• Article

Resource File

Web Services Security Specs and TrustBridge

Contents

TrustBridge

On this page, we provide information on the most current Microsoft developer resources. This month, we continue our focus on security, as well as offer links to topics that relate to the articles in this issue.

WS-Security is a recently proposed specification from Microsoft, IBM, and VeriSign. It has been submitted to OASIS for industry standardization. WS-Security builds on the SOAP specification to provide you with a standard mechanism to exchange secure, signed messages in a Web Services environment.

WS-Security is designed to be neutral with respect to identity assertion mechanisms and protocols. It supports many types of credential information, including Kerberos, PKI, XrML, SAML, and SSL/TLS. Therefore, organizations can begin to build solutions on this foundation without discarding their current security infrastructure. As new credential types are developed and implemented, WS-Security will be able to evolve with the technology to support new security approaches.

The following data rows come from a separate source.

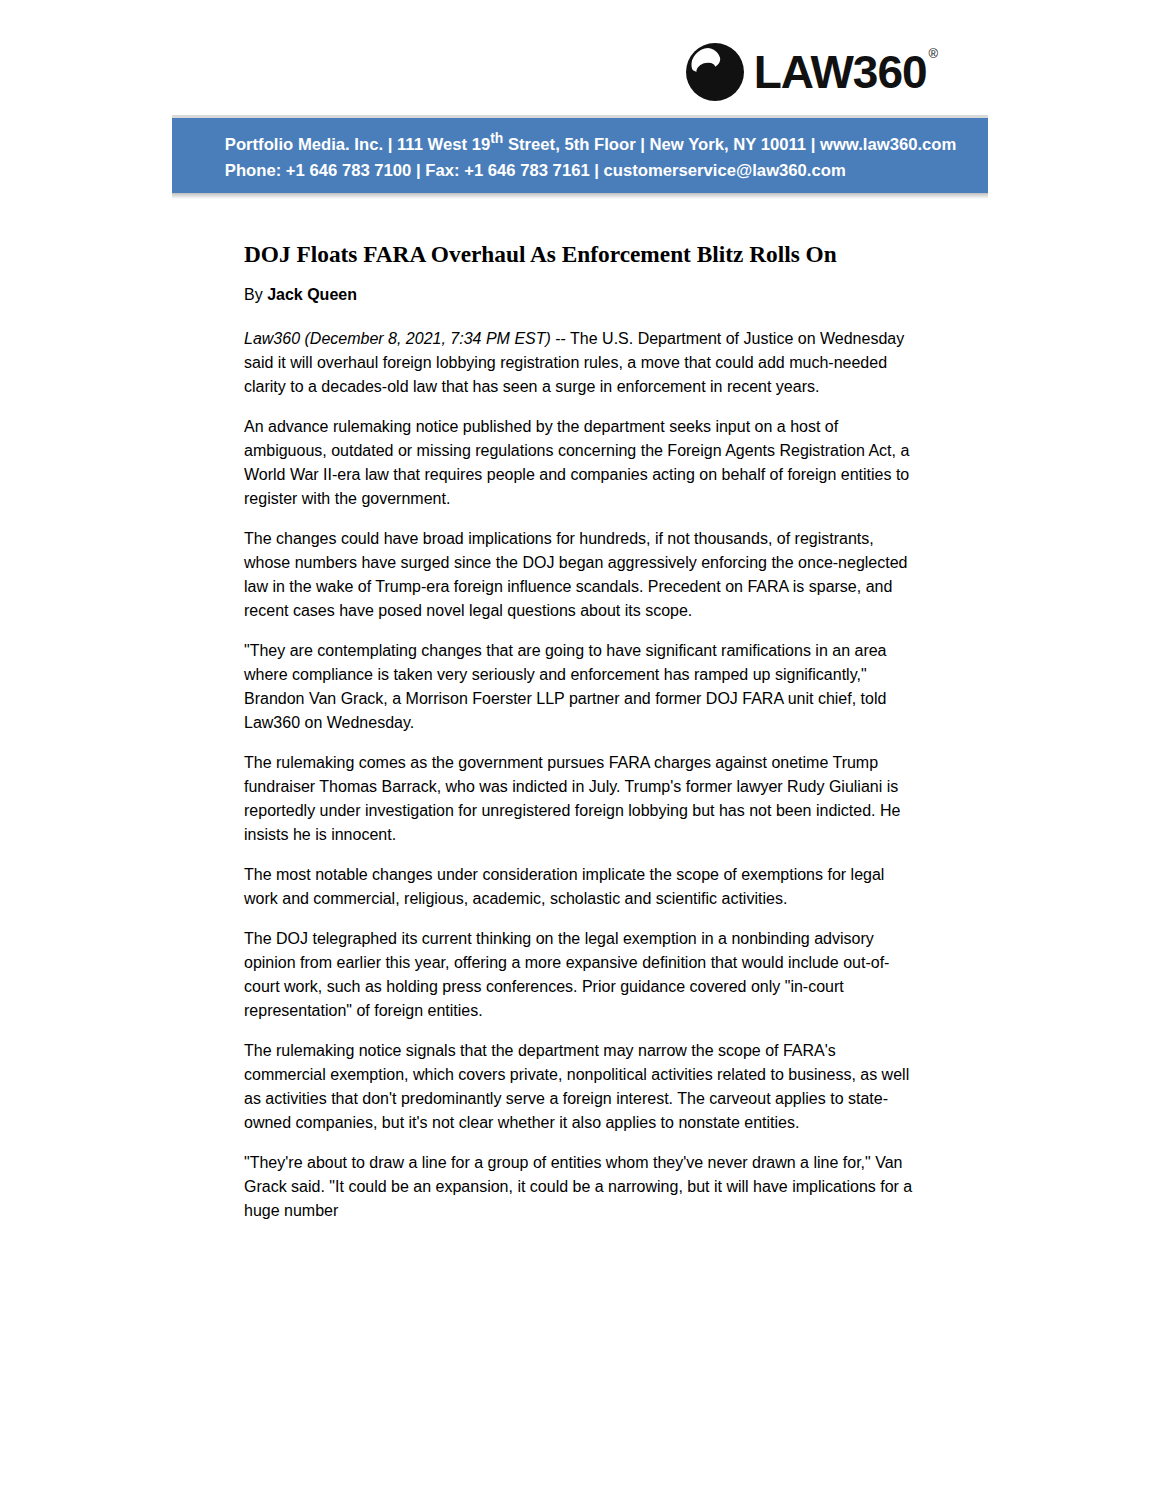LAW360®
Portfolio Media. Inc. | 111 West 19th Street, 5th Floor | New York, NY 10011 | www.law360.com
Phone: +1 646 783 7100 | Fax: +1 646 783 7161 | customerservice@law360.com
DOJ Floats FARA Overhaul As Enforcement Blitz Rolls On
By Jack Queen
Law360 (December 8, 2021, 7:34 PM EST) -- The U.S. Department of Justice on Wednesday said it will overhaul foreign lobbying registration rules, a move that could add much-needed clarity to a decades-old law that has seen a surge in enforcement in recent years.
An advance rulemaking notice published by the department seeks input on a host of ambiguous, outdated or missing regulations concerning the Foreign Agents Registration Act, a World War II-era law that requires people and companies acting on behalf of foreign entities to register with the government.
The changes could have broad implications for hundreds, if not thousands, of registrants, whose numbers have surged since the DOJ began aggressively enforcing the once-neglected law in the wake of Trump-era foreign influence scandals. Precedent on FARA is sparse, and recent cases have posed novel legal questions about its scope.
"They are contemplating changes that are going to have significant ramifications in an area where compliance is taken very seriously and enforcement has ramped up significantly," Brandon Van Grack, a Morrison Foerster LLP partner and former DOJ FARA unit chief, told Law360 on Wednesday.
The rulemaking comes as the government pursues FARA charges against onetime Trump fundraiser Thomas Barrack, who was indicted in July. Trump's former lawyer Rudy Giuliani is reportedly under investigation for unregistered foreign lobbying but has not been indicted. He insists he is innocent.
The most notable changes under consideration implicate the scope of exemptions for legal work and commercial, religious, academic, scholastic and scientific activities.
The DOJ telegraphed its current thinking on the legal exemption in a nonbinding advisory opinion from earlier this year, offering a more expansive definition that would include out-of-court work, such as holding press conferences. Prior guidance covered only "in-court representation" of foreign entities.
The rulemaking notice signals that the department may narrow the scope of FARA's commercial exemption, which covers private, nonpolitical activities related to business, as well as activities that don't predominantly serve a foreign interest. The carveout applies to state-owned companies, but it's not clear whether it also applies to nonstate entities.
"They're about to draw a line for a group of entities whom they've never drawn a line for," Van Grack said. "It could be an expansion, it could be a narrowing, but it will have implications for a huge number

The WS-Security spec can be found at Web Services Security.

Microsoft and IBM also jointly published "Security in a Web Services World: A Proposed Architecture and Roadmap", which describes an evolutionary approach to security and defines additional Web Services security capabilities that are built on the foundation of WS-Security.

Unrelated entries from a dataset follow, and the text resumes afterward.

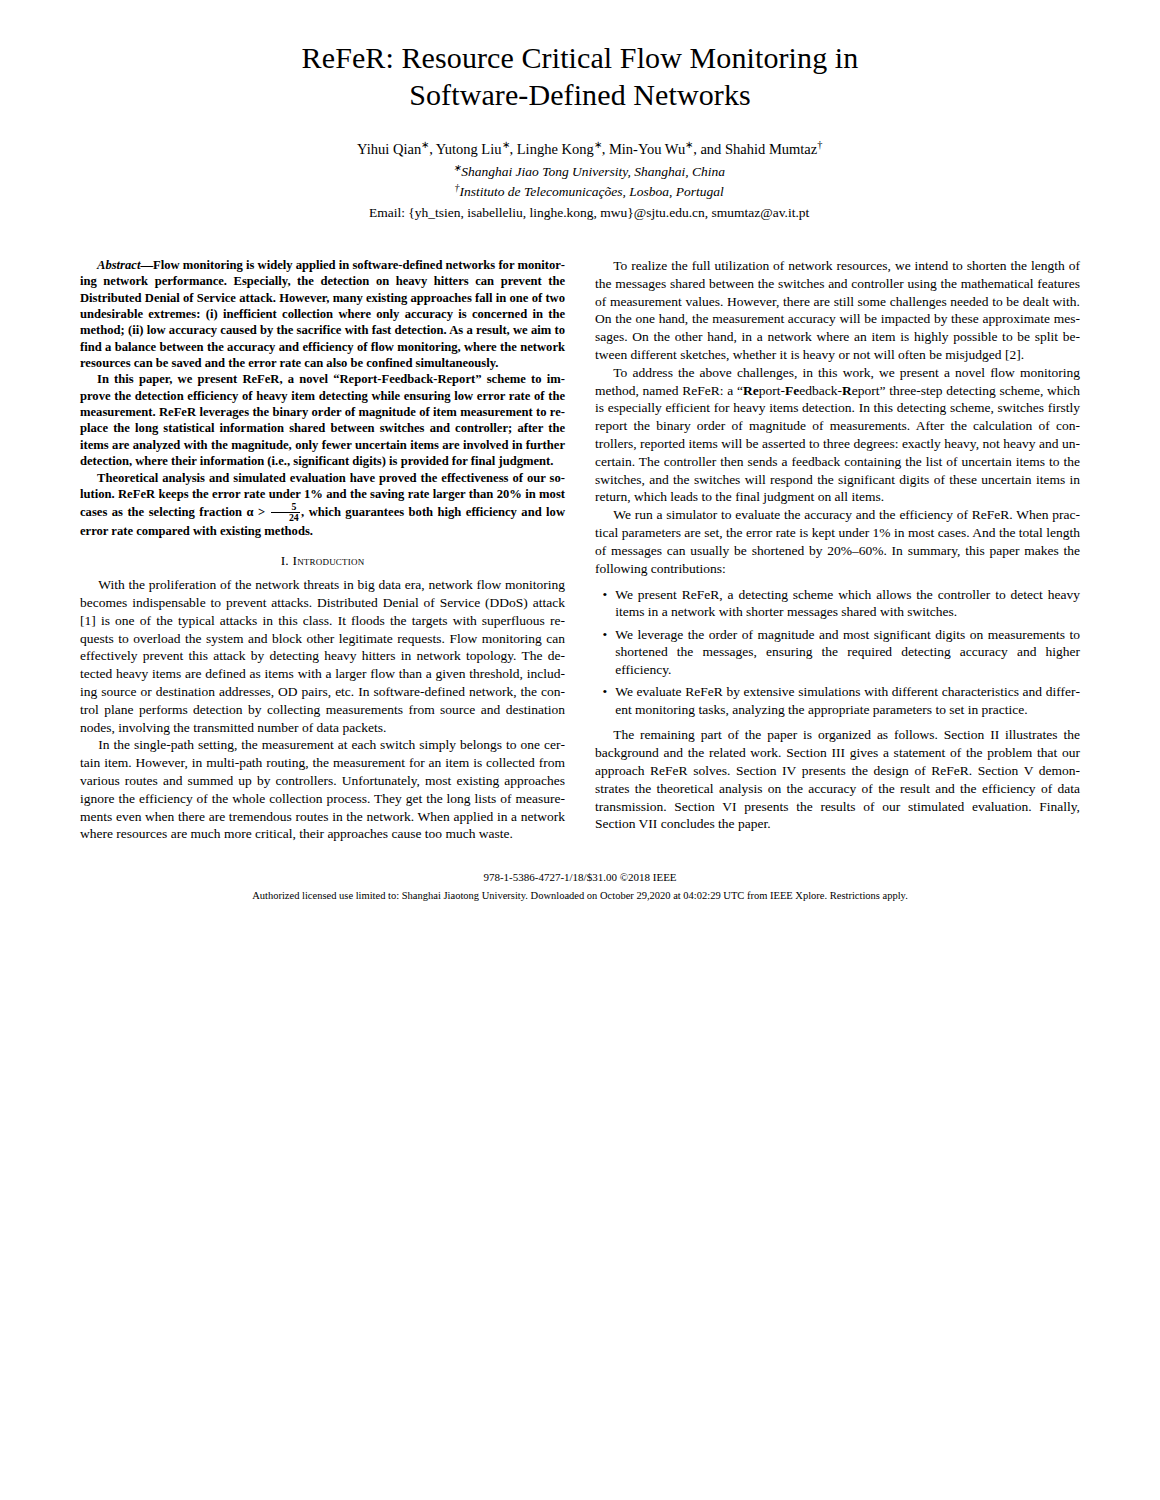ReFeR: Resource Critical Flow Monitoring in
Software-Defined Networks
Yihui Qian∗, Yutong Liu∗, Linghe Kong∗, Min-You Wu∗, and Shahid Mumtaz†
∗Shanghai Jiao Tong University, Shanghai, China
†Instituto de Telecomunicações, Losboa, Portugal
Email: {yh_tsien, isabelleliu, linghe.kong, mwu}@sjtu.edu.cn, smumtaz@av.it.pt
Abstract—Flow monitoring is widely applied in software-defined networks for monitoring network performance. Especially, the detection on heavy hitters can prevent the Distributed Denial of Service attack. However, many existing approaches fall in one of two undesirable extremes: (i) inefficient collection where only accuracy is concerned in the method; (ii) low accuracy caused by the sacrifice with fast detection. As a result, we aim to find a balance between the accuracy and efficiency of flow monitoring, where the network resources can be saved and the error rate can also be confined simultaneously.
In this paper, we present ReFeR, a novel “Report-Feedback-Report” scheme to improve the detection efficiency of heavy item detecting while ensuring low error rate of the measurement. ReFeR leverages the binary order of magnitude of item measurement to replace the long statistical information shared between switches and controller; after the items are analyzed with the magnitude, only fewer uncertain items are involved in further detection, where their information (i.e., significant digits) is provided for final judgment.
Theoretical analysis and simulated evaluation have proved the effectiveness of our solution. ReFeR keeps the error rate under 1% and the saving rate larger than 20% in most cases as the selecting fraction α > 524, which guarantees both high efficiency and low error rate compared with existing methods.
I. Introduction
With the proliferation of the network threats in big data era, network flow monitoring becomes indispensable to prevent attacks. Distributed Denial of Service (DDoS) attack [1] is one of the typical attacks in this class. It floods the targets with superfluous requests to overload the system and block other legitimate requests. Flow monitoring can effectively prevent this attack by detecting heavy hitters in network topology. The detected heavy items are defined as items with a larger flow than a given threshold, including source or destination addresses, OD pairs, etc. In software-defined network, the control plane performs detection by collecting measurements from source and destination nodes, involving the transmitted number of data packets.
In the single-path setting, the measurement at each switch simply belongs to one certain item. However, in multi-path routing, the measurement for an item is collected from various routes and summed up by controllers. Unfortunately, most existing approaches ignore the efficiency of the whole collection process. They get the long lists of measurements even when there are tremendous routes in the network. When applied in a network where resources are much more critical, their approaches cause too much waste.
To realize the full utilization of network resources, we intend to shorten the length of the messages shared between the switches and controller using the mathematical features of measurement values. However, there are still some challenges needed to be dealt with. On the one hand, the measurement accuracy will be impacted by these approximate messages. On the other hand, in a network where an item is highly possible to be split between different sketches, whether it is heavy or not will often be misjudged [2].
To address the above challenges, in this work, we present a novel flow monitoring method, named ReFeR: a “Report-Feedback-Report” three-step detecting scheme, which is especially efficient for heavy items detection. In this detecting scheme, switches firstly report the binary order of magnitude of measurements. After the calculation of controllers, reported items will be asserted to three degrees: exactly heavy, not heavy and uncertain. The controller then sends a feedback containing the list of uncertain items to the switches, and the switches will respond the significant digits of these uncertain items in return, which leads to the final judgment on all items.
We run a simulator to evaluate the accuracy and the efficiency of ReFeR. When practical parameters are set, the error rate is kept under 1% in most cases. And the total length of messages can usually be shortened by 20%–60%. In summary, this paper makes the following contributions:
We present ReFeR, a detecting scheme which allows the controller to detect heavy items in a network with shorter messages shared with switches.
We leverage the order of magnitude and most significant digits on measurements to shortened the messages, ensuring the required detecting accuracy and higher efficiency.
We evaluate ReFeR by extensive simulations with different characteristics and different monitoring tasks, analyzing the appropriate parameters to set in practice.
The remaining part of the paper is organized as follows. Section II illustrates the background and the related work. Section III gives a statement of the problem that our approach ReFeR solves. Section IV presents the design of ReFeR. Section V demonstrates the theoretical analysis on the accuracy of the result and the efficiency of data transmission. Section VI presents the results of our stimulated evaluation. Finally, Section VII concludes the paper.
978-1-5386-4727-1/18/$31.00 ©2018 IEEE
Authorized licensed use limited to: Shanghai Jiaotong University. Downloaded on October 29,2020 at 04:02:29 UTC from IEEE Xplore. Restrictions apply.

In addition to WS-Security, Microsoft, IBM, and VeriSign have proposed six more specifications.

WS-Policy defines how to express the capabilities and constraints of security policies.

WS-Trust describes the model for establishing both direct and brokered trust relationships (including third parties and intermediaries).

WS-Privacy defines how Web Services state and implement privacy practices.

WS-Secure Conversation describes how to manage and authenticate message exchanges between parties, including security context exchange and estab-lishing and deriving session keys.

WS-Federation describes how to manage and broker trust relationships in a heterogeneous federated environment, including support for federated identities. Federated identity is the ability to securely recognize and use identities that are owned by trusted organizations other than your own.

WS-Authorization defines how Web Services manage authorization data and policies.

TrustBridge

In addition to this standards work, Microsoft is developing a set of technologies code-named "TrustBridge," which embrace WS-Security and other WS standards, and enable applications to use credentials created on a wide range of systems, including Active Directory, Microsoft .NET Passport, and other products that support WS-Security (for example, IBM middleware products).

TrustBridge, which is planned to ship in 2003, will be able to federate with other enterprise or Internet-based authentication systems. This will make it possible for enterprises that choose to interoperate with the Passport system to allow their users to sign in with their existing credentials at Passport-participating sites.

Microsoft development tools and the .NET Framework will add further support for these new interoperability standards so that developers can build applications that use WS-Security and related specifications from the WS-Security roadmap.